I wanted to change a column name of a Databricks Delta table.
So I did the following:
// Read old table data
val old_data_DF = spark.read.format("delta")
.load("dbfs:/mnt/main/sales")
// Created a new DF with a renamed column
val new_data_DF = old_data_DF
.withColumnRenamed("column_a", "metric1")
.select("*")
// Dropped and recereated the Delta files location
dbutils.fs.rm("dbfs:/mnt/main/sales", true)
dbutils.fs.mkdirs("dbfs:/mnt/main/sales")
// Trying to write the new DF to the location
new_data_DF.write
.format("delta")
.partitionBy("sale_date_partition")
.save("dbfs:/mnt/main/sales")
Here I'm getting an Error at the last step when writing to Delta:
java.io.FileNotFoundException: dbfs:/mnt/main/sales/sale_date_partition=2019-04-29/part-00000-769.c000.snappy.parquet
A file referenced in the transaction log cannot be found.
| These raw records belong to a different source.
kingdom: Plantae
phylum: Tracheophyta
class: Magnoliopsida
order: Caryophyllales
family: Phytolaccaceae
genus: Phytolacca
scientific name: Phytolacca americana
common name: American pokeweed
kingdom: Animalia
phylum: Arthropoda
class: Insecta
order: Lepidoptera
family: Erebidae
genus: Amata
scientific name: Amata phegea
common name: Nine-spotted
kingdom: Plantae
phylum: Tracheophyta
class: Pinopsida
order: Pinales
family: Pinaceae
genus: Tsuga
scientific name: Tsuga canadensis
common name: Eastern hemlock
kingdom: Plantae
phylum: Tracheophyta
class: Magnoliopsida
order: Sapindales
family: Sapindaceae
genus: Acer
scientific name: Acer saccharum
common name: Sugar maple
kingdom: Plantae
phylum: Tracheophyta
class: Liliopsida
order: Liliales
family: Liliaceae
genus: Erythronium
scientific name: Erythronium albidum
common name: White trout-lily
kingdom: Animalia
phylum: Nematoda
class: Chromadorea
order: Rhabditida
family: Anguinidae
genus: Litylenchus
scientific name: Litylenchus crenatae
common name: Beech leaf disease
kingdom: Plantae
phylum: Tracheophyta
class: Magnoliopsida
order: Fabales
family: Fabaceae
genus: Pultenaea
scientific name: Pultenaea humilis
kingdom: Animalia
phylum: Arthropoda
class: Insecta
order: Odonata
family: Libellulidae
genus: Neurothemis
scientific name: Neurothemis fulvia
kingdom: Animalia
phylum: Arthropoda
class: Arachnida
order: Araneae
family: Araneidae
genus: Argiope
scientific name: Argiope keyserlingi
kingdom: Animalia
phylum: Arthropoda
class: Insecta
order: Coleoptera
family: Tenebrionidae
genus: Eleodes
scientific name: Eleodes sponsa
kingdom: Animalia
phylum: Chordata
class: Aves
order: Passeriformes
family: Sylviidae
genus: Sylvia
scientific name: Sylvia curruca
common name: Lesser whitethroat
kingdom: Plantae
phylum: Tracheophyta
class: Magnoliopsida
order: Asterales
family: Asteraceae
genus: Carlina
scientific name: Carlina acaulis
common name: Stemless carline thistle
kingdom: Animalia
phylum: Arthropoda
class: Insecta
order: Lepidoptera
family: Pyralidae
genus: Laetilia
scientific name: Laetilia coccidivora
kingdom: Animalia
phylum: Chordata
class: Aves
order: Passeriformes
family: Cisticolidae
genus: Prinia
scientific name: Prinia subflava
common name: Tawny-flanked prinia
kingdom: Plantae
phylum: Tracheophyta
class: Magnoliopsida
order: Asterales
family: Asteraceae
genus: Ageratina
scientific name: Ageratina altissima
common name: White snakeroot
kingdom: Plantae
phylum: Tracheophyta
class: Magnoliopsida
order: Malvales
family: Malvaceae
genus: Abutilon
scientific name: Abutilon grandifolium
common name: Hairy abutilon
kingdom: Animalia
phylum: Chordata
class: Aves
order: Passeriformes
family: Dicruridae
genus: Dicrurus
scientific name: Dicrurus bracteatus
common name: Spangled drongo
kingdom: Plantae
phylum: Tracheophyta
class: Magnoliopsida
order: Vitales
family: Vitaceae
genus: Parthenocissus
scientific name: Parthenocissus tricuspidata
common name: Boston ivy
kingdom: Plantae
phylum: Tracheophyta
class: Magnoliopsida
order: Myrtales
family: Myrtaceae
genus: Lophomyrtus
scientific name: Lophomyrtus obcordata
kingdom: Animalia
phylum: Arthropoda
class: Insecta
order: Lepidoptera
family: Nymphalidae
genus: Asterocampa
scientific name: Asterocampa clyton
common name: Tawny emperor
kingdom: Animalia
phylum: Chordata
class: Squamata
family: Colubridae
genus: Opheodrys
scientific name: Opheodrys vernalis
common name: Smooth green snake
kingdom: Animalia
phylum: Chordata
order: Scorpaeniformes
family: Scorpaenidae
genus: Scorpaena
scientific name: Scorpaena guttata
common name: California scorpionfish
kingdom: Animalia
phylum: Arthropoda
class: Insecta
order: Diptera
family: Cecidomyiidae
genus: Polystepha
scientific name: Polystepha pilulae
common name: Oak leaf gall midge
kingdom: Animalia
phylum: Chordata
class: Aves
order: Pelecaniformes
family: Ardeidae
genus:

This occurs when data has been manually deleted from the file system rather than using the table `DELETE` statement
Obviously the data was deleted and most likely I've missed something in the above logic. Now the only place that contains the data is the new_data_DF
.
Writing to a location like dbfs:/mnt/main/sales_tmp
also fails
What should I do to write data from new_data_DF
to a Delta location?
In general, it is a good idea to avoid using rm
on Delta tables. Delta's transaction log can prevent eventual consistency issues in most cases, however, when you delete and recreate a table in a very short time, different versions of the transaction log can flicker in and out of existence.
Instead, I'd recommend using the transactional primitives provided by Delta. For example, to overwrite the data in a table you can:
df.write.format("delta").mode("overwrite").save("/delta/events")
If you have a table that has already been corrupted, you can fix it using FSCK.